While I'm certainly a maple fanatic, I have to admit I seem to be married to a rose fanatic, and I can see the attraction (of the enthusiast as well as her roses)!
Every year the 'new rose' market is swamped with 'new varieties', but these offers have to be taken with care. Why? Because 'new' doesn't necessarily mean 'good' - problems bubble up with new varieties, and some that look great in a display garden do badly in other situations. There are 'sharp practices' around. One famous nursery is rather notorious for marketing a variety for a few years, withdrawing it for a few years, then relaunching it as 'new' when only the name is new! A couple of other nurseries who should know better find on 'old' variety that has been around for decades/centuries, then register a new name for it and claim rights over it as 'their own work'. That doesn't strike me as honest.
I like my rose flowers simple - so do the insects!

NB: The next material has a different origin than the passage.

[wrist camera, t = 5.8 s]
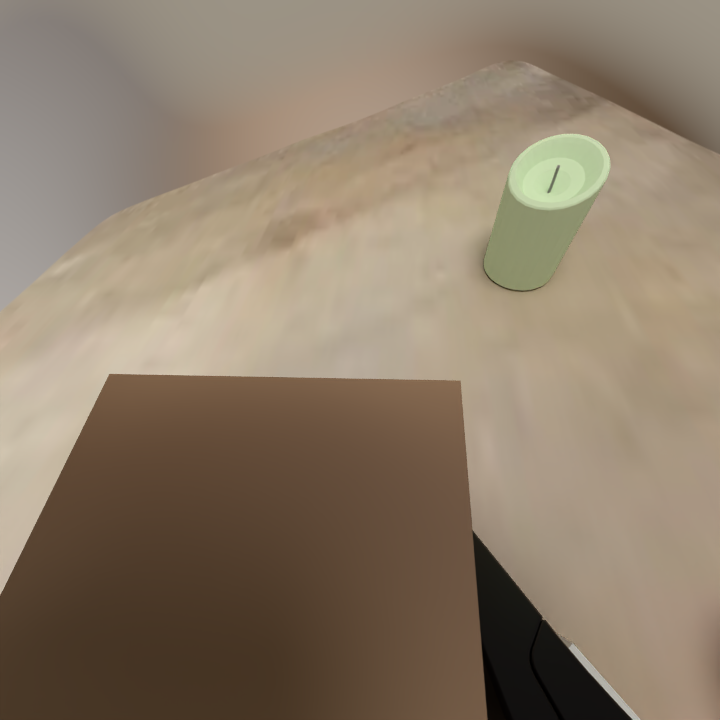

So many lovely old roses only flower once in the season, but a few, above all the Chinese varieties, repeat flower through the season - they need a bit of shelter, but work hard for their place in the garden. If you want to try a Chinese rose (which has as much in common with a so-called 'China Tea rose' as a cow has with a beefburger!), the easiest to find is one called Rosa x odora 'Mutabilis' - I've even seen it in Bricomarche! It's a healthy slender bush which produces scented flowers which open honey yellow, then age through orange to pink-red, offering a very pretty delicate multi-coloured effect through its long flowering season. I've just planted a yellow version called Rosa x odora 'Yellow Mutabilis' in a newly created bed and it has already produced the first flower of the season.
If you find them addictive, most good growers will offer you a selection of Chinese rose varieties - we are SO blessed with the range of rose nurseries in France and the EU, FAR wider than the poor old UK can offer.
Here's one you won't find - I grabbed it from a nursery a few years ago just as it closed down. It rejoices in the extraordinary name of Rosa '5 Yuan'! The 'story' is that a plant enthusiast saw the parent plant growing in the garden of a Tea House in a remote corner of China, recognised it had special qualities, and bought it (the plant? cuttings?) from the Tea House owner - for the sum of 5 Yuan!
I've struggled a bit to establish this rose, but it seems to be growing away at last. It is proving very floriferous - 30 flowers at one moment on a bush less than 3ft high during the summer. Propagation may be tricky - I failed with one set of accidental cuttings last summer (that's 'gardenerese' for 'oops, I hit it with the mower'!), but will try again in due course. It has come through a horrid wet winter intact, and is covered with buds: the first flowers will open in a day or two.
Hopefully in due course I can multiply it - I know some people who would like one!